Un redressement positif. Comment ne pas se réjouir de la redécouverte de la signification de l'agriculture ? Les risques de crise alimentaire et la crainte de ses conséquences ont conduit à une espèce de front unique positif. Les médias y consacrent des pages et pages, les analyses sérieuses et les recettes appropriées pullulent. Des personnalités et forces politiques qui jusqu'à hier avaient dédaigné toute velléité de sauvegarder l'activité agricole en Europe, s'efforcent aujourd'hui de donner l'impression d'y avoir toujours été favorables. Des Britanniques font de leur mieux pour faire oublier leurs batailles d'hier réclamant l'ouverture aux produits agricoles du monde entier, et donc la fin de la production européenne. Même le concept de l'autosuffisance alimentaire pour l'UE, hier maudit, est à présent dédouané: on peut l'évoquer sans faire l'objet de dérision et d'insultes (j'en avais fait l'expérience personnelle en milieu universitaire).
Pendant des années, la démagogie avait dominé.
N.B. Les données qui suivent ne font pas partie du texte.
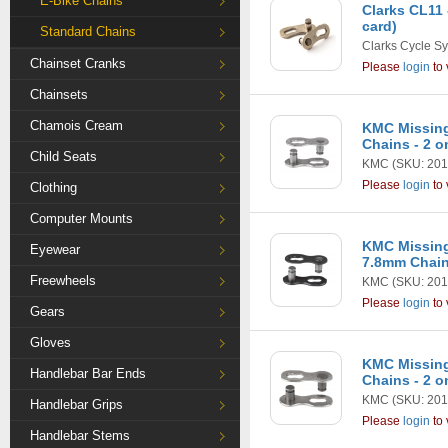
E-Bike Chains
Clarks CL11 
card)
Standard Chains
Clarks Cycle S
Chainset Cranks
Please
login
to 
Chainsets
Chamois Cream
KMC Missing
Chains - 2 o
Child Seats
KMC
(SKU: 201
Please
login
to 
Clothing
Computer Mounts
KMC Missing
Eyewear
7.8mm Chains
Freewheels
KMC
(SKU: 201
Please
login
to 
Gears
Gloves
KMC Missing
Handlebar Bar Ends
Chains - 2 o
KMC
(SKU: 201
Handlebar Grips
Please
login
to 
Handlebar Stems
Au Parlement européen, même les socialistes, même les Verts, croyaient aider les pays pauvres en les encourageant à produire pour les marchés des pays riches. Et quelle indignation contre le prétendu «protectionnisme» de l'UE ! Les appels à une activité agricole couvrant l'ensemble du territoire européen étaient considérés avec compassion, tout autant que le principe déjà cité de l'autosuffisance alimentaire. Tout a changé. Des parlementaires redécouvrent même des batailles perdues en son temps faute de combattants, comme la relance des fourrages européens protéinés et le droit de l'Europe à cultiver le soja même si quelques subventions sont au départ nécessaires.
Etranges découvertes. Quant à la presse, le panorama est très vaste. Je ne citerai qu'un exemple illustre. «Le Monde», après avoir pesté des années durant contre la PAC et ses subventions, a changé de ton, ainsi qu'à première vue d'éditorialistes et de commentateurs. Le 23 avril, on y trouvait à longueur de pages des titres de ce genre: La revanche de l'agriculture, ou L'agriculture, richesse des nations. Plus une interview du commissaire européen Louis Michel sur l'indispensable révolution agricole en Afrique et un commentaire sur les négociations du Doha round à Genève (invitant à éviter un accord mondial sectoriel portant sur l'agriculture). Dans un plaidoyer chaleureux en faveur de la relance de l'agriculture vivrière en Afrique, j'ai vu enfin admise une attitude qui n'a rien de nouveau pour les lecteurs de cette rubrique, mais qui a toujours était combattue par le grand commerce, par la grande distribution et par certains organismes internationaux qui font semblant de défendre les pays pauvres. Je cite: une cause essentielle de la crise alimentaire «a été généralement oubliée: le dépérissement, notamment en Afrique, de la petite exploitation vivrière, celle qui approvisionne les marchés locaux en céréales, manioc, fruits et légumes, volaille, etc. L'agriculture traditionnelle a largement fait place à des cultures à vocation industrielle (arachide, café, cacao, coton, caoutchouc…) destinées à l'exportation, sans valeur ajoutée sur place. Cette orientation productiviste, poussée parfois jusqu'à la monoculture, a été appuyée par les bailleurs de fonds, par des politiques de coopération à courte vue, et par les gouvernements locaux toujours friands de grands projets (…) Tout cela a tourné au désastre (…) Rétablir une sécurité alimentaire durable passe par la résurrection, dans les pays en développement, de productions vivrières traditionnelles et par le soutien de l'agriculture familiale.»
La voie européenne. Ceci pour l'Afrique. Et pour l'Europe ? Le même jour dans le même journal, Nicolas Baverez, économiste et historien, indiquait: « Depuis 1992, 10% des surfaces ont été mises en jachère dans l'Union européenne (…) Il est urgent de remettre en culture les 3,5 millions d'hectares gelés, de démanteler les subventions à l'exportation qui créent des distorsions considérables au détriment des pays émergents (…), et une réelle priorité devrait s'attacher à l'harmonisation des normes, sanitaires notamment.» L'absurdité d'une Europe qui dépend des importations pour alimenter sa population n'est pas explicitement citée, mais l'auteur rappelle que l'Argentine, l'Ukraine, l'Egypte, l'Inde, le Vietnam ont introduit des quotas ou des taxes à l'exportation, et il conclut: «La planète redécouvre brutalement que l'agriculture est un secteur stratégique.»
Ce revirement est évidemment positif. La prise de conscience semble aussi profonde et universelle que celle relative aux risques climatiques (le risque alimentaire y est d'ailleurs largement lié). Mais les divergences demeurent substantielles à propos des politiques à suivre sur des points fondamentaux (biocarburants, OGM, etc.). Cette rubrique y reviendra demain.